Sonntag, 5. Mai 2019
Die spinnen, die Evangelen
Da geht am Donnerstag durch die Fernsehnachrichten und am Freitag durch die Tageszeitung die Kunde vom Schrumpfen der Kirchen in Deutschland. Kein Grund zur Panik, davon geht die Welt nicht unter. Sind künftig eben nur noch die im Verein, die das auch wirklich wollen, könnte finanziell enger werden, aber es gibt Schlimmeres.

Dann finde ich aber in der Zeitung vom gleichen Tag eine Notiz auf der Regenbogenseite – hups, war das jetzt ein Freudscher? Ich meinte die Rubrik „Aus aller Welt“ - mit der Überschrift: „335 Pfarrer sagen Nein zur Homo-Segnung“.

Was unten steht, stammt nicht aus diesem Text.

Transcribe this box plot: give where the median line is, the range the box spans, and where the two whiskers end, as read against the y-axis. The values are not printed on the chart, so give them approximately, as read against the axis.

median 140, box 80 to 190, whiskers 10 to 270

Um es etwas zu präzisieren: die Evangelische Landeskirche in Württemberg, also im Muschterländle, wo man weiß, dass man dort lebt, wo die Welt noch in Ordnung ist und zwar nur dort ;-) - ausgerechnet diese Landeskirche hat in ihrer Synode im März Ja zur öffentlichen Segnung gleichgeschlechtlicher Paare gesagt. Ein Schritt in die richtige Richtung. Halleluja. Und was passiert dann?

335 Pfarrer erklären auf einer Unterschriftenliste, solche Segnungen nicht zu vollziehen. Warum? Weil sie „für eine vom Wort Gottes nicht gedeckte Segnung nicht zur Verfügung stehen.“

Von Gottes Wort nicht gedeckt? Stimmt, das steht ja im 1. Spasemacko, Kapitel 08, Vers 15: „Segnet, die Euch fluchen, aber keine Homos.“

Scherz beiseite. Was mich am meisten alarmiert ist die Tatsache, dass ausgerechnet Nachwuchs-Theologen hier den Ton angeben. Sie wollen „nicht in einer Kirche der theologischen Beliebigkeit arbeiten.“, sagen sie.

Wie weit wollen wir denn noch nach rechts rücken, wenn wir jetzt schon wieder Pfarrer mit vernageltem Horizont auf die Gemeinden loslassen? Und dazu für die nächsten Jahrzehnte, denn es sind ja die Junghirten, die hier so entschieden antreten. Wovor haben die Angst? Dass ihnen die unbemannten Pastorenschwalben die Bude einrennen? Oder dass ihnen die zu verhochzeitenden Lesben nicht zur Verfügung stehen?

Kann mal einer von den Befürwortern dieses Aufstands der Konservativen antworten? Ich würde gern wenigestens im Ansatz verstehen, worum es Euch eigentlich geht.